Required action
Display each line of the entries below that contains the word "Allegri".

Text extractions by page:
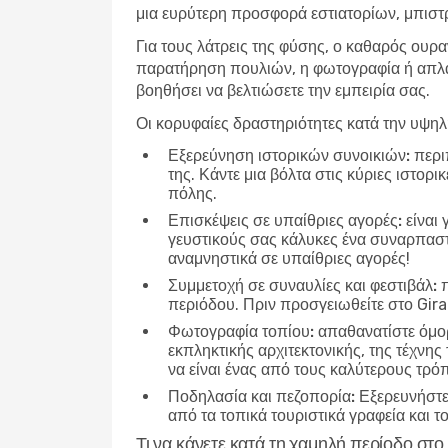
μια ευρύτερη προσφορά εστιατορίων, μπιστρ
Για τους λάτρεις της φύσης, ο καθαρός ουρα
παρατήρηση πουλιών, η φωτογραφία ή απλά 
βοηθήσει να βελτιώσετε την εμπειρία σας.
Οι κορυφαίες δραστηριότητες κατά την υψη
Εξερεύνηση ιστορικών συνοικιών:
περιπ
της. Κάντε μια βόλτα στις κύριες ιστορ
πόλης.
Επισκέψεις σε υπαίθριες αγορές:
είναι 
γευστικούς σας κάλυκες ένα συναρπαστικ
αναμνηστικά σε υπαίθριες αγορές!
Συμμετοχή σε συναυλίες και φεστιβάλ:
π
περιόδου. Πριν προσγειωθείτε στο Gira
Φωτογραφία τοπίου:
απαθανατίστε όμορ
εκπληκτικής αρχιτεκτονικής, της τέχνης
να είναι ένας από τους καλύτερους τρό
Ποδηλασία και πεζοπορία:
Εξερευνήστε 
από τα τοπικά τουριστικά γραφεία και τ
Τι να κάνετε κατά τη χαμηλή περίοδο στ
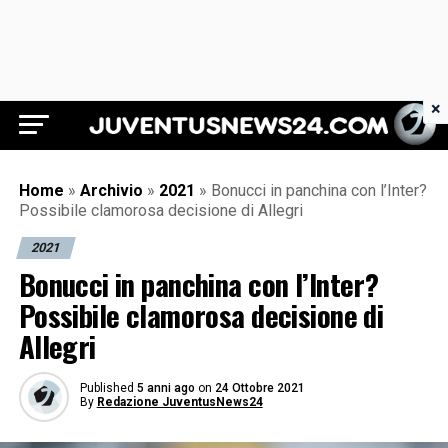
×
Juventus News 24
Home
»
Archivio
»
2021
»
Bonucci in panchina con l’Inter?
Possibile clamorosa decisione di Allegri
2021
Bonucci in panchina con l’Inter?
Possibile clamorosa decisione di
Allegri
Published
5 anni ago
on
24 Ottobre 2021
By
Redazione JuventusNews24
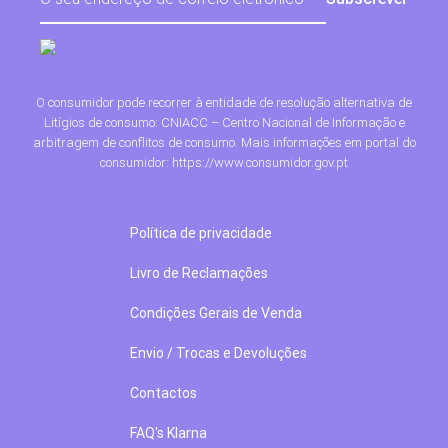
O consumidor pode recorrer à entidade de resolução alternativa de
Litígios de consumo: CNIACC – Centro Nacional de Informação e
arbitragem de conflitos de consumo. Mais informações em portal do
consumidor: https://www.consumidor.gov.pt
Política de privacidade
Livro de Reclamações
Condições Gerais de Venda
Envio / Trocas e Devoluções
Contactos
FAQ's Klarna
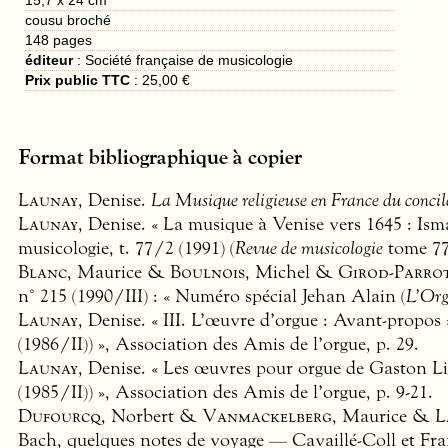
15,7 x 24 cm
cousu broché
148
pages
éditeur
:
Société française de musicologie
Prix public TTC
:
25,00 €
Format bibliographique à copier
Launay
, Denise.
La Musique religieuse en France du concil
Launay
, Denise. « La musique à Venise vers 1645 : Is
musicologie, t. 77/2 (1991) (
Revue de musicologie
tome 77,
Blanc
, Maurice &
Boulnois
, Michel &
Girod-Parro
n° 215 (1990/III) : « Numéro spécial Jehan Alain (
L’Or
Launay
, Denise. « III. L’œuvre d’orgue : Avant-propos 
(1986/II)) », Association des Amis de l’orgue, p. 29.
Launay
, Denise. « Les œuvres pour orgue de Gaston Li
(1985/II)) », Association des Amis de l’orgue, p. 9-21.
Dufourcq
, Norbert &
Vanmackelberg
, Maurice &
L
Bach, quelques notes de voyage — Cavaillé-Coll et Fran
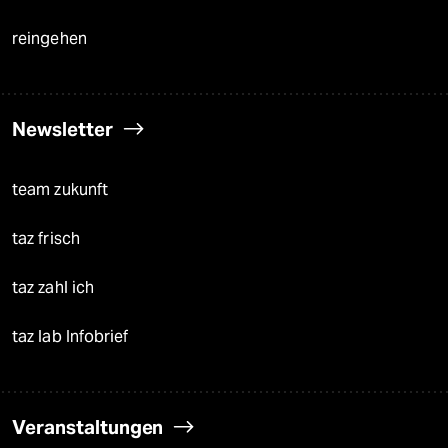
reingehen
Newsletter
team zukunft
taz frisch
taz zahl ich
taz lab Infobrief
Veranstaltungen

Task response
Possibile clamorosa decisione di Allegri
Allegri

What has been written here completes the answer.